Dataset Information


The Effect of Long-Term Continuous Cropping of Black Pepper on Soil Bacterial Communities as Determined by 454 Pyrosequencing.

ABSTRACT: In the present study, 3 replanted black pepper orchards with continuously cropping histories for 10, 21, and 55 years in tropical China, were selected for investigating the effect of monoculture on soil physiochemical properties, enzyme activities, bacterial abundance, and bacterial community structures.

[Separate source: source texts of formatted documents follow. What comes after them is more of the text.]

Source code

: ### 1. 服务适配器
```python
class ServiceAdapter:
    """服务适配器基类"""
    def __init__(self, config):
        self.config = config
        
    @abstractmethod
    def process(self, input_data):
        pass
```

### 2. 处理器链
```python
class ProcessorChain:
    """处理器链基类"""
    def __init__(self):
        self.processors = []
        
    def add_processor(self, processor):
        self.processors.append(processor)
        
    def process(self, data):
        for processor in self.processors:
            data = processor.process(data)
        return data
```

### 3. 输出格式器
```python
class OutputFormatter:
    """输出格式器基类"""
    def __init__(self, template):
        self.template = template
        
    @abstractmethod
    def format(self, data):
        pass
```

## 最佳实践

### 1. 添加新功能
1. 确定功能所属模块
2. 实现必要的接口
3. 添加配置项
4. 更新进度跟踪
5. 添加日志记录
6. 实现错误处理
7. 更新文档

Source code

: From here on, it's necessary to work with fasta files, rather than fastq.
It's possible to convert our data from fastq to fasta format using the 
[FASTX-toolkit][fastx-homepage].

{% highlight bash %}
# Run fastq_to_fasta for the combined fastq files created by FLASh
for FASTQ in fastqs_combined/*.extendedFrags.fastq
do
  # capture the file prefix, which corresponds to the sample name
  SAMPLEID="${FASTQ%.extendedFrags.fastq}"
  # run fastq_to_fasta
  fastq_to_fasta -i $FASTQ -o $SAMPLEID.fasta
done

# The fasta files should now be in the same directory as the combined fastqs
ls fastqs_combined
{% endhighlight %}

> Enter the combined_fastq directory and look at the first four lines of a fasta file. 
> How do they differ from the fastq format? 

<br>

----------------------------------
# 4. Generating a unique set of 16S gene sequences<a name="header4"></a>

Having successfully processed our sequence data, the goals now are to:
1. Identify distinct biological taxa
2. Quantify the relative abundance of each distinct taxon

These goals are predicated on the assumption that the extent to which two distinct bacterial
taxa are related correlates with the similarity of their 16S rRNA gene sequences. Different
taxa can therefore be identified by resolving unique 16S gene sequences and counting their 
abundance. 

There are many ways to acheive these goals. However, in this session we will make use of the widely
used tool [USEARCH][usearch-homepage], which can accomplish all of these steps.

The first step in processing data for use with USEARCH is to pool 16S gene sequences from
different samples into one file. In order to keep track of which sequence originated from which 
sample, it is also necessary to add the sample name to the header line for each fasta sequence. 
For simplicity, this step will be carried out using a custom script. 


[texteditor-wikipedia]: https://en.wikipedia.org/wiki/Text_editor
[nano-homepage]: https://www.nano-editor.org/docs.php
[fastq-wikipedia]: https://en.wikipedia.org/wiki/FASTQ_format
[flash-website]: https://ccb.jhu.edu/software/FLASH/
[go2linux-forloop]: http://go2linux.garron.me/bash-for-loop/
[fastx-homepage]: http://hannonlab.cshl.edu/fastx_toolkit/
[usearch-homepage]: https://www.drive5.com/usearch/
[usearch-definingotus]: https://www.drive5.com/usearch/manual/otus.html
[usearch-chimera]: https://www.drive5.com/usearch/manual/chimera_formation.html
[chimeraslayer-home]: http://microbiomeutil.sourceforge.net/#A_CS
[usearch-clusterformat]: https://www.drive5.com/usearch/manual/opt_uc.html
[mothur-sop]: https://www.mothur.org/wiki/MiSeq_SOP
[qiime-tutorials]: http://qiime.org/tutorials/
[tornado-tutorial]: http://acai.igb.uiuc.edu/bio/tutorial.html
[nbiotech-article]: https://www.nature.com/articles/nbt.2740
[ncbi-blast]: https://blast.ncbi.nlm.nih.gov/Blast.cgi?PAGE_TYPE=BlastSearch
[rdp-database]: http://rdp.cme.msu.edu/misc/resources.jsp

Results showed long-term continuous cropping led to a significant decline in soil pH, organic matter contents, enzymatic activities, and resulted in a decrease in soil bacterial abundance. 454 pyrosequencing analysis of 16S rRNA genes revealed that the Acidobacteria and Proteobacteria were the main phyla in the replanted black pepper orchard soils, comprising up to 73.82% of the total sequences; the relative abundances of Bacteroidetes and Firmicutes phyla decreased with long-term continuous cropping; and at genus level, the Pseudomonas abundance significantly depleted after 21 years continuous cropping. In addition, bacterial diversity significantly decreased after 55 years black pepper continuous cropping; obvious variations for community structures across the 3 time-scale replanted black pepper orchards were observed, suggesting monoculture duration was the major determinant for bacterial community structure. Overall, continuous cropping during black pepper cultivation led to a significant decline in soil pH, organic matter contents, enzymatic activities, resulted a decrease in soil bacterial abundance, and altered soil microbial community membership and structure, which in turn resulted in black pepper poor growth in the continuous cropping system.